Hier, l'Assemblée nationale a définitivement adopté le projet de loi d'orientation sur l'aménagement du territoire. Concernant la possibilité pour les collectivités locales d'investir dans des résea...

Hier, l'Assemblée nationale a définitivement adopté le projet de loi
d'orientation sur l'aménagement du territoire. Concernant la possibilité
pour les collectivités locales d'investir dans des réseaux de télécoms,
les parlementaires ont adopté un amendement particulièrement restrictif
(article 15 bis A).
Certaines collectivités souhaitaient en effet investir dans des réseaux
locaux (financement des travaux de génie civil et pose de fibre optique).
Cette mutualisation de l'investissement devait permettre d'attirer des
concurrents de France Télécom dans des zones ne séduisant guère à priori
les nouveaux entrants.
Bien qu'il puisse sembler faire preuve d'une volonté d'ouverture, une
lecture détaillée du texte adopté hier prouve qu'en fait il ferme la porte
sur le fonds.
Si les collectivités locales ont effectivement le droit de construire des
réseaux de télécommunications, elles doivent pour cela se plier à de
lourdes contraintes. Tout d'abord, elles doivent constater qu'il y a une
"carence" en lançant une procédure de publicité devant leur permettre
également d'évaluer les besoins des opérateurs éventuellement intéressés.
L'amendement précise aussi que la carence ne peut porter que sur les
services de télécommunications à haut débit. Qu'il n'y ait pas de
concurrence sur les communications locales classiques n'est pas pris en
compte.
De plus, si une collectivité locale parvient à surmonter tous ces
obstacles, elle ne pourrait pas utiliser cette infrastructure pour ses
propres besoins, puisque seuls les opérateurs disposant d'une licence
L33-1 pourront se brancher sur cette fibre optique.

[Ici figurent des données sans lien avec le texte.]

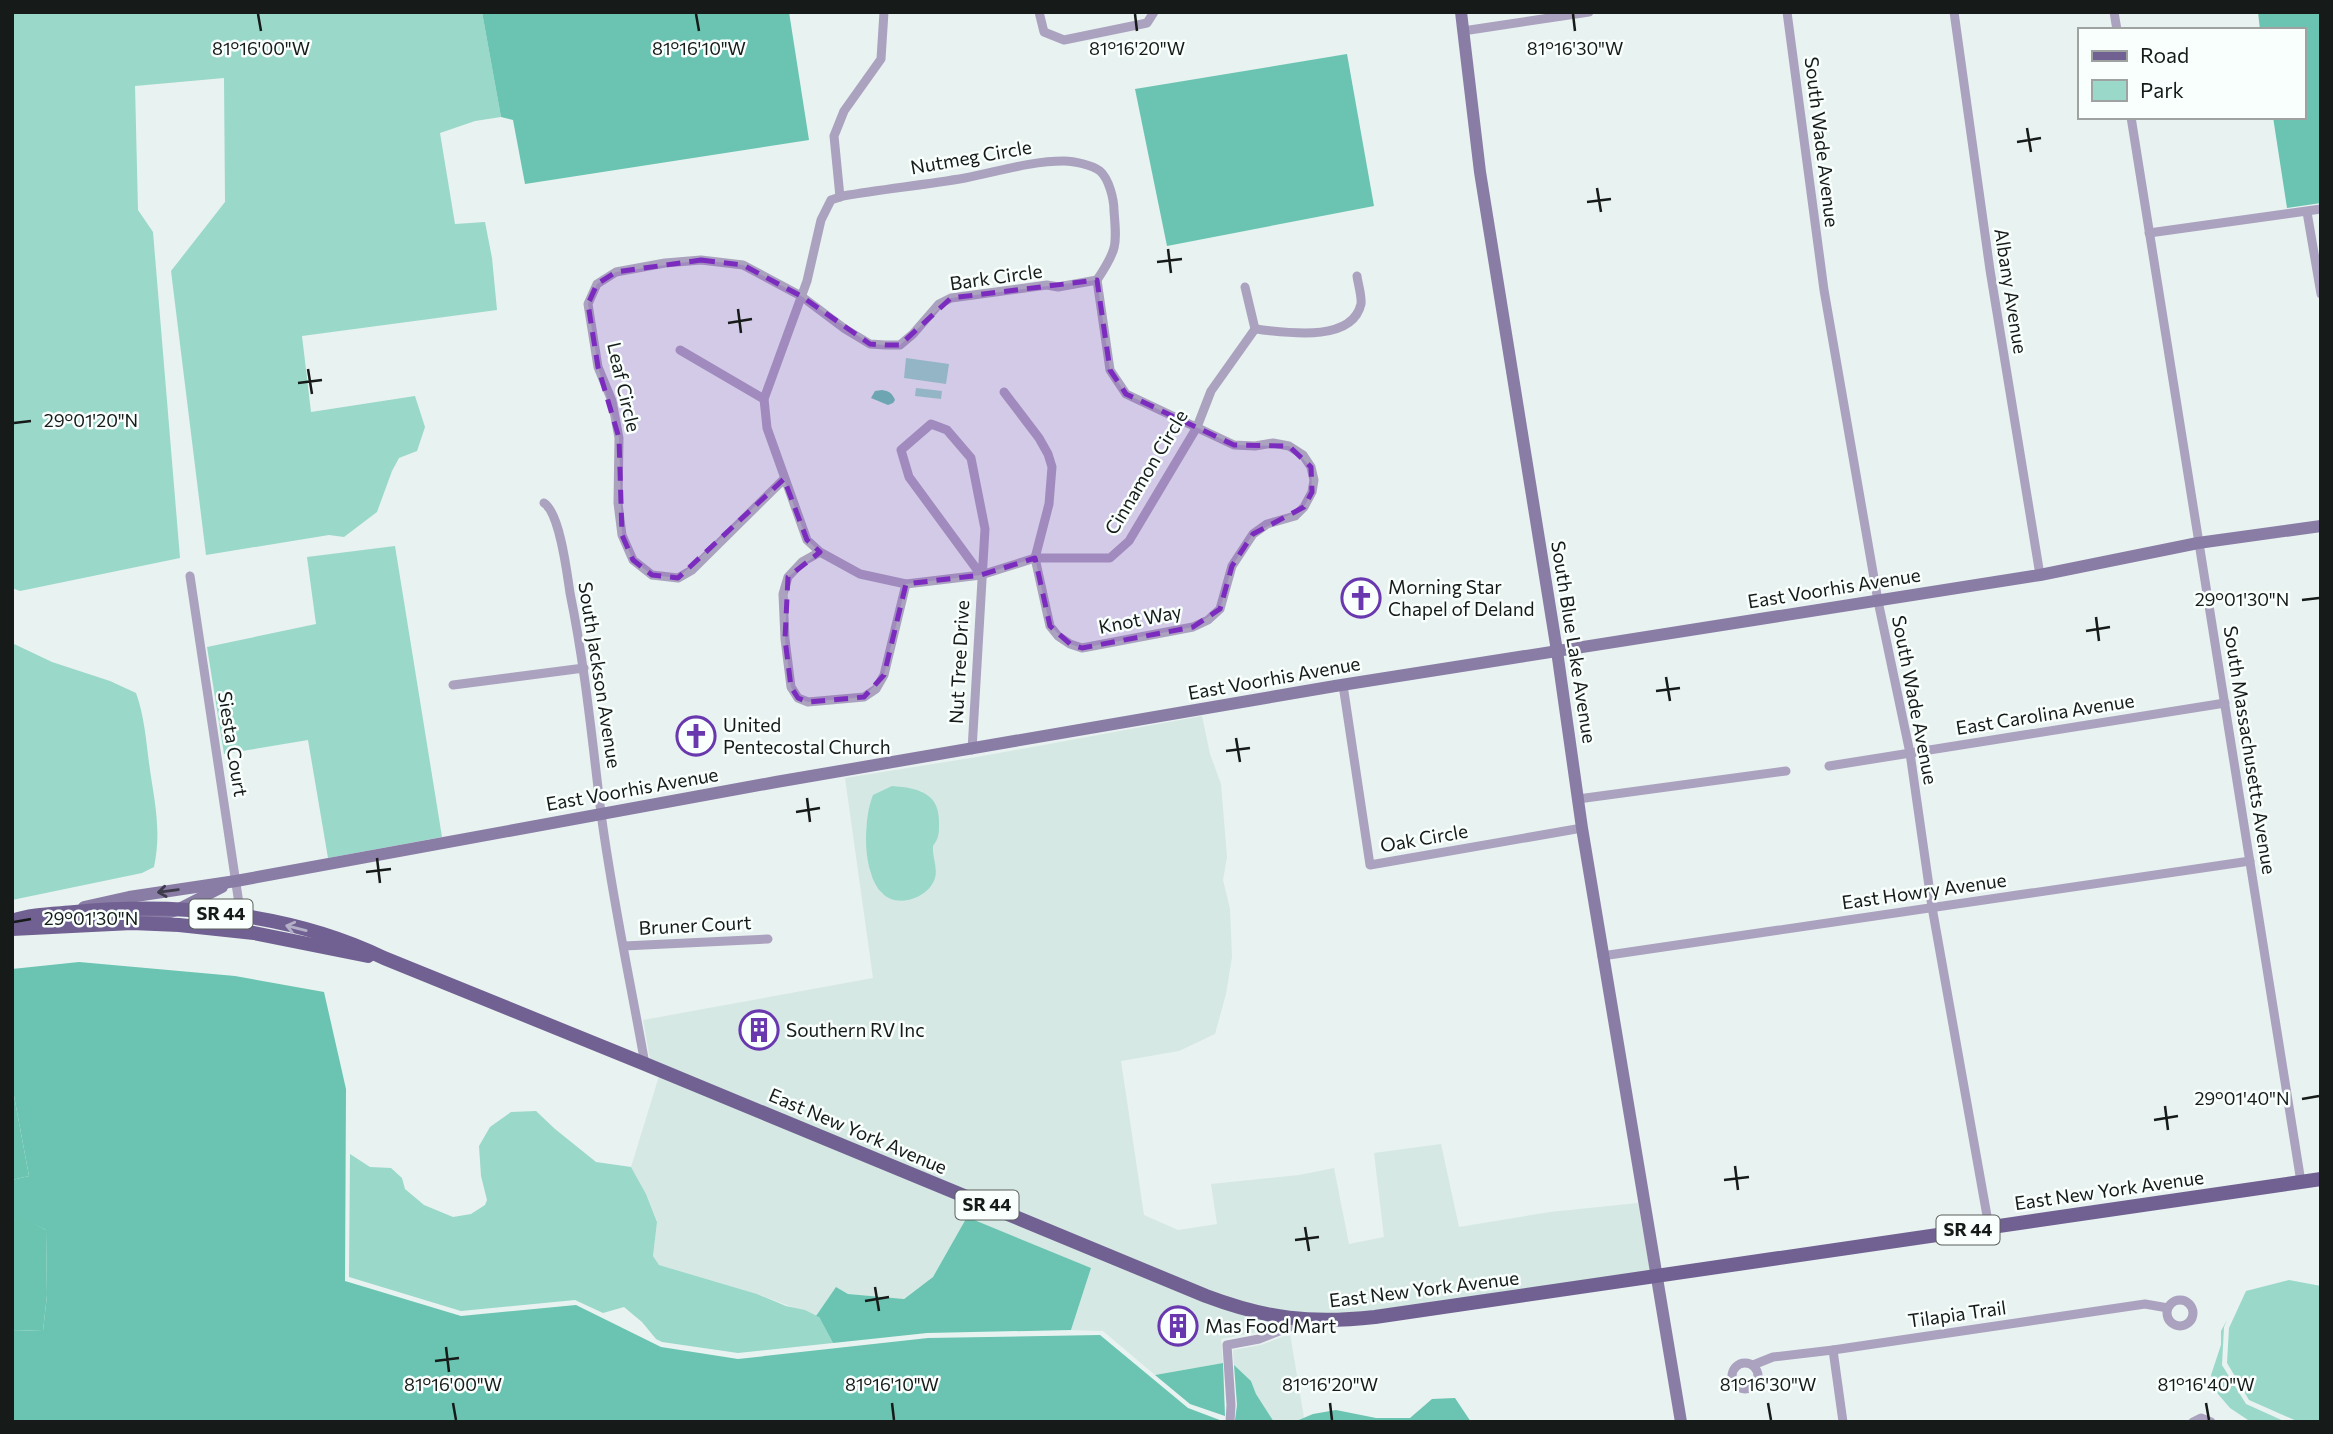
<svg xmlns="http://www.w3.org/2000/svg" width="2333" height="1434" viewBox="0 0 2333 1434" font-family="Commissioner,sans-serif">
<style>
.built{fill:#d5e8e3;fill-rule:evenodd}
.green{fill:#9ad8c9}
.forest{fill:#6ac4b1}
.water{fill:#6ac4b0}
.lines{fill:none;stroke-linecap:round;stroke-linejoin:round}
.street{stroke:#aaa2be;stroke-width:9}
.secondary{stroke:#897ca5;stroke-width:12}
.primary{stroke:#716192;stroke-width:14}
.oneway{stroke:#3e3c4a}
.oneway2{stroke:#b4b0c8}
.marked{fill:#7b2cbf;fill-opacity:0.2;stroke:#7b2cbf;stroke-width:5;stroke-dasharray:14 9;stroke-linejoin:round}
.ticks{fill:none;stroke:#161a19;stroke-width:2.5}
.labels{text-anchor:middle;stroke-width:5;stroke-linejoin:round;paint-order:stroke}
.shield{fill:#f8fffd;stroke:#5a5f5d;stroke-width:2}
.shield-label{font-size:18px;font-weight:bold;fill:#161a19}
.street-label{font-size:19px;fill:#161a19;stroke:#f8fffd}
.poi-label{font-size:19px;fill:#161a19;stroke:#f8fffd;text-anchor:start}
.ticks-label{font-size:18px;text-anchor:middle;fill:#161a19;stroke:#f8fffd;stroke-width:5;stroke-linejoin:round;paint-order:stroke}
</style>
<rect width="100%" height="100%" fill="#e8f2f0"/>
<g class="built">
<path d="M1202,716L1210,754L1221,784L1227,857L1223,880L1230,909L1232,957L1226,994L1215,1034L1179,1051L1121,1061L1144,1215L1178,1230L1217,1224L1211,1184L1299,1175L1334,1168L1349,1244L1384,1237L1374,1153L1441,1144L1459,1227L1550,1212L1638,1203L1650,1271L1374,1311L1310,1315L1273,1310L1225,1297L650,1059L643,1020L873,978L845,778L977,757ZM892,786L922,791L933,846L932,860L936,869L882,894L870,873L866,826Z"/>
<polygon points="659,1076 1223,1309 1281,1324 1258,1332 1221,1339 1223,1363 1155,1375 1103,1331 1071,1330 1091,1268 967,1217 933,1277 903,1299 848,1294 836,1287 816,1316 757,1294 659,1265 653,1256 657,1221 646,1194 631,1167"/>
<polygon points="1290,1334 1304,1418 1294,1422 1274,1422 1256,1394 1251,1381 1234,1365 1233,1350 1261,1345"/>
</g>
<g class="green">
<polygon points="12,12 482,12 501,117 475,121 440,133 455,224 485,222 492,258 497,310 302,336 311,412 415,396 425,427 417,451 399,458 392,471 377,512 344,537 329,535 206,555 171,271 225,202 224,78 135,86 138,210 153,232 180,558 20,591 12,588"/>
<polygon points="906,358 949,364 946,384 904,378"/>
<polygon points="916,388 942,391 941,399 915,396"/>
<polygon points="395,546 442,837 328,858 308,740 224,754 207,647 316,624 307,557"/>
<path d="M12,643L52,662L110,681L136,693C144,715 146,739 149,763C154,800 162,829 154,867L142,873L12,900Z"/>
<path d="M892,786C919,788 941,793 939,826C939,835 938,839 933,846C932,857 938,868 935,878C929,898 897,909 882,893C862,873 863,820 873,795Z"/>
<polygon points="536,1111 555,1129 596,1162 631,1167 646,1194 657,1222 653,1256 659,1265 757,1294 786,1306 805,1310 819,1317 833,1343 738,1353 662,1342 656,1339 642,1322 624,1307 603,1313 575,1300 461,1311 349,1277 350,1154 370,1167 391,1168 402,1178 405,1189 424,1205 453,1217 471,1214 485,1205 487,1200 481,1176 479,1146 490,1127 511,1112"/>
<polygon points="2289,1280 2321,1286 2321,1422 2299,1422 2249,1400 2227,1363 2229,1328 2246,1291"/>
<polygon points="2227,1320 2224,1327 2222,1365 2246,1404 2286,1422 2251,1422 2230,1408 2218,1394 2211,1375 2221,1345 2221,1331"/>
</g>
<g class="forest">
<polygon points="482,12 789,12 809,140 525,184 513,120 501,117"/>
<polygon points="2258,12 2321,12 2321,203 2287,208 2273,117 2303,117 2303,30 2260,30"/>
<polygon points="1347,54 1374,206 1167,246 1135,89"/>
<polygon points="79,962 235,976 324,992 346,1089 345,1281 461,1316 576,1305 661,1347 738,1359 928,1338 1100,1335 1188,1408 1225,1422 12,1422 12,1330 43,1331 47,1295 46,1230 21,1218 12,1221 12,1180 29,1176 12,1085 12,969"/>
<polygon points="967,1217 1091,1268 1071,1330 927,1333 833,1343 819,1317 816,1316 836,1287 848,1294 904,1299 933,1277"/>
<polygon points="1223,1363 1225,1416 1190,1404 1155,1375"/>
<polygon points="1234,1365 1251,1381 1256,1394 1274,1422 1235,1420 1237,1405"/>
<polygon points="1455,1398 1471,1422 1294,1422 1313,1414 1336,1410 1376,1418 1410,1418 1432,1399"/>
</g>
<g class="water">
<path d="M882,390C889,391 892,393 895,400L893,403L888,405L871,398L875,391Z"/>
<polygon points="12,1085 29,1176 12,1180"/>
<polygon points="21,1217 46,1230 47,1295 43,1331 12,1330 12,1221"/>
</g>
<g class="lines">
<g class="street">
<polyline points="1039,12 1044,32 1064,40 1147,23 1154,12"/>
<polyline points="1787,12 1824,290 1878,601 1910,753 1932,907 1989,1227"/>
<polyline points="1954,12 1990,270 2040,575"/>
<polyline points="2114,12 2117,30"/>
<polyline points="1463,31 1589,12"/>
<polyline points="2131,117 2301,1182"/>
<polyline points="840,197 834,136 844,111 881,59 884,12"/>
<polyline points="2307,212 2321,294"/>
<polyline points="2149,233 2321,209"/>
<path d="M1097,280C1117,250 1117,246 1114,211C1114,199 1109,179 1100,171C1092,165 1074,161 1064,161C1030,161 997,172 965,178C924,185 884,189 843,196L831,200L821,220L807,281L764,399L767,428L807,540L820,552L860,574L906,584L981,575L1035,558H1110L1129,541L1197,427L1211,391L1255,329L1245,287"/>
<path d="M1255,329C1283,332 1352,344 1361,304C1362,296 1358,284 1357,276"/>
<polyline points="680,350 764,399"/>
<polyline points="784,479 692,570 678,578 652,575 633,560 622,535 618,503 619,438 612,401 598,367 588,304 597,284 616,272 665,263 701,260 743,265 801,296 845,329 870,344 885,345 900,345 913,334 939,304 951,298 1047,285 1058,287 1097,280 1110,370 1126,394 1234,445 1255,446 1273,443 1289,446 1303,455 1311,467 1314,480 1312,492 1304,507 1295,516 1267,524 1253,534 1232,566 1220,609 1208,620 1193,627 1082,648 1070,644 1058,636 1050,626 1035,558 1049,504 1052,467 1048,454 1039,438 1004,392"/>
<path d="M544,503C560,513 567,573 570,593C585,666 592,739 601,813C612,897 630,980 645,1064"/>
<polyline points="820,552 802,562 788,577 783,594 785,639 791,687 798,698 808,702 864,697 876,689 884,675 906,584"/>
<polyline points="190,576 241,917"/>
<polyline points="453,685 584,668"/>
<polyline points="1343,685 1370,865 1582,828"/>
<polyline points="972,750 985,529 971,458 947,430 931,424 901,450 909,477 981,575"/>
<polyline points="1829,766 2225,703"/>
<polyline points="1578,799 1786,771"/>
<polyline points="624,946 768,939"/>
<polyline points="1602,956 2250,861"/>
<circle cx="2180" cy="1313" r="13"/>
<polyline points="1833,1350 1843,1422"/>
<circle cx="1745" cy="1376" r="13"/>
<polyline points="1753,1365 1773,1357 1833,1350 2145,1304 2168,1308"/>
<polyline points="1230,1422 1231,1405 1227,1345 1259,1339 1305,1321"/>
<polyline points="2193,1422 2201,1418 2211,1422"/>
</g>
<g class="secondary">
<polyline points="1461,12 1480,172 1557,651 1582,828 1681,1422"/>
<polyline points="84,907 129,897 236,881 776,782 1335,686 2040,575 2198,543 2321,526"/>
<polyline points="139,921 177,910 222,887"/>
</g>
<g class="primary">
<path d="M12,921C32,914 54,914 75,912C177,902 291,913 384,958L645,1064L1206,1296C1267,1319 1311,1324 1375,1317L2321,1179"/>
<polyline points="12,929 132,923 179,925 254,933 368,956"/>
</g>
</g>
<defs><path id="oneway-shaft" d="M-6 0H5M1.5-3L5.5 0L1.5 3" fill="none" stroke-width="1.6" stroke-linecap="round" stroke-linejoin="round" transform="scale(1.75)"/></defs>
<use class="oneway" href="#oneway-shaft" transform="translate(168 891) rotate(172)"/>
<use class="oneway2" href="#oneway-shaft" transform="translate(296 928) rotate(-166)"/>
<path class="marked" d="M701,260L743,265L801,296L870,344L885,345H900L951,298L1097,280L1110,370L1126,394L1234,445L1289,446L1311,467L1312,492L1304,507L1253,534L1232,566L1220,609L1193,627L1082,648L1070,644L1050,626L1035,558L981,575L906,584L884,675L864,697L808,702L798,698L791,687L785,639L788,577L820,552L807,540L784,479L678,578L652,575L633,560L622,535L619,438L598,367L588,304L597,284L616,272Z"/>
<path class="ticks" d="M258,14L261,31M696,14L699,31M1135,14L1137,31M1573,14L1575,31M2027,128L2031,152M2017,142L2041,138M1597,188L1601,212M1587,202L1611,199M1168,249L1171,273M1157,262L1182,259M738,309L741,333M728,323L752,319M308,369L312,394M298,383L322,380M14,423L31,421M2302,600L2319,598M2096,617L2099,641M2086,631L2110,627M1666,677L1670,701M1656,691L1680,688M1236,738L1240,762M1226,751L1250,748M807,798L810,822M796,812L820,808M377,858L380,883M366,872L391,869M14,922L31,919M2302,1099L2319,1096M2165,1106L2168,1130M2154,1120L2178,1116M1735,1166L1738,1190M1724,1180L1749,1177M1305,1227L1309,1251M1295,1240L1319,1237M875,1287L879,1311M865,1301L889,1297M446,1347L449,1372M435,1361L459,1358M453,1403L456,1420M892,1403L894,1420M1330,1403L1332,1420M1768,1403L1771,1420M2206,1403L2209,1420"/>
<defs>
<g id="church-ring" transform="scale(2.0125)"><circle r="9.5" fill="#f8fffd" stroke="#6937ae" stroke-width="1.5"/><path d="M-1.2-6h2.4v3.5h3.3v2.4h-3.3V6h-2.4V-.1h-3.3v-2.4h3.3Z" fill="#6937ae"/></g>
<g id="building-ring" transform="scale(2.0125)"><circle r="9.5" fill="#f8fffd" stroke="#6937ae" stroke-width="1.5"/><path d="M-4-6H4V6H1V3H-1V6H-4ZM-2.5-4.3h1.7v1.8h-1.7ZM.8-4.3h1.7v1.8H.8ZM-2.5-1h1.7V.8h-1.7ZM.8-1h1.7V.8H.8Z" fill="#6937ae"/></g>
</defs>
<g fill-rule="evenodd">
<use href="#church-ring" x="1361" y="598"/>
<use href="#church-ring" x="696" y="736"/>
<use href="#building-ring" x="759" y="1030"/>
<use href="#building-ring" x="1178" y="1326"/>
</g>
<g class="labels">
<g class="shield">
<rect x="189.5" y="899.5" width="63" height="29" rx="5"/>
<rect x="955.5" y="1190.5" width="63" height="29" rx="5"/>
<rect x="1936.5" y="1215.5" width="63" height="29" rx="5"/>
</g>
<g class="shield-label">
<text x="221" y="920">SR 44</text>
<text x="987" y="1211">SR 44</text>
<text x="1968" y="1236">SR 44</text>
</g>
<g class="street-label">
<text transform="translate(1822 142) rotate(83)" y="7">South Wade Avenue</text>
<text transform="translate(971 157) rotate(-10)" y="7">Nutmeg Circle</text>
<text transform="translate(996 277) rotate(-8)" y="7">Bark Circle</text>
<text transform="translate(2011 291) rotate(81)" y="7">Albany Avenue</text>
<text transform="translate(624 387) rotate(77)" y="7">Leaf Circle</text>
<text transform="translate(1146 472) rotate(-59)" y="7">Cinnamon Circle</text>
<text transform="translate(1834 588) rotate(-9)" y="7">East Voorhis Avenue</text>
<text transform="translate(1140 619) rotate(-11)" y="7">Knot Way</text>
<text transform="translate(1574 642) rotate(81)" y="7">South Blue Lake Avenue</text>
<text transform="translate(959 662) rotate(-87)" y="7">Nut Tree Drive</text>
<text transform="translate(600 675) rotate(81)" y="7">South Jackson Avenue</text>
<text transform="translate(1274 678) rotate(-10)" y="7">East Voorhis Avenue</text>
<text transform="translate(1915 700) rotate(79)" y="7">South Wade Avenue</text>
<text transform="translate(2045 714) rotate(-9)" y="7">East Carolina Avenue</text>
<text transform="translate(233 744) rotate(81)" y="7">Siesta Court</text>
<text transform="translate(2250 750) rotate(81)" y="7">South Massachusetts Avenue</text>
<text transform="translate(632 789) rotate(-10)" y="7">East Voorhis Avenue</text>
<text transform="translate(1424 838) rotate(-10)" y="7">Oak Circle</text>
<text transform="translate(1924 891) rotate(-8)" y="7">East Howry Avenue</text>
<text transform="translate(695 925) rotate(-3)" y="7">Bruner Court</text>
<text transform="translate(858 1131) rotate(23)" y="7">East New York Avenue</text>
<text transform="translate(2109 1190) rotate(-8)" y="7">East New York Avenue</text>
<text transform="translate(1424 1289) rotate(-7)" y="7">East New York Avenue</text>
<text transform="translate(1957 1314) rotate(-8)" y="7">Tilapia Trail</text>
</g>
<g class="poi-label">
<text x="1388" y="594">Morning Star<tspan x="1388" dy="22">Chapel of Deland</tspan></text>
<text x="723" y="732">United<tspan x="723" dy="22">Pentecostal Church</tspan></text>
<text x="786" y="1037">Southern RV Inc</text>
<text x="1205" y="1333">Mas Food Mart</text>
</g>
</g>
<g class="ticks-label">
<text x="261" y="55">81°16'00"W</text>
<text x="699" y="55">81°16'10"W</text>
<text x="1137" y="55">81°16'20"W</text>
<text x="1575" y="55">81°16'30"W</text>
<text x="91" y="427">29°01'20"N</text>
<text x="2242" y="606">29°01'30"N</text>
<text x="91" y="925">29°01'30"N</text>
<text x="2242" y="1105">29°01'40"N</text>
<text x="453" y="1391">81°16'00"W</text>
<text x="892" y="1391">81°16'10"W</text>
<text x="1330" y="1391">81°16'20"W</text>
<text x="1768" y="1391">81°16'30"W</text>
<text x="2206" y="1391">81°16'40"W</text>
</g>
<rect width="2333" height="1434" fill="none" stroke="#161a19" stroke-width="28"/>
<rect x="2078" y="28" width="228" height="91" fill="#f8fffd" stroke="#9ea3a2" stroke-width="2"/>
<rect x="2092" y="51" width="35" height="10" fill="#716192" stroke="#9ea3a2" stroke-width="2"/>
<text x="2140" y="63" font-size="21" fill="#161a19">Road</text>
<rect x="2092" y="80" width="35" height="21" fill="#9ad8c9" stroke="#9ea3a2" stroke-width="2"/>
<text x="2140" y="98" font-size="21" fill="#161a19">Park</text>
</svg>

Enfin, l'Assemblée demande aux collectivités de prévoir un amortissement
sur huit ans de leurs investissements, ce qui rend impossible le
financement de travaux de génie civil.
Pour autant, les communes ayant déjà engagé des travaux ou sur le point de
le faire ne devraient pas renoncer. Redoutant que le texte soit finalement
plus restrictif qu'avant le vote de cette loi, Roger Chinaud, membre du
collège de l'ART, estime "les tribunaux vont avoir du travail".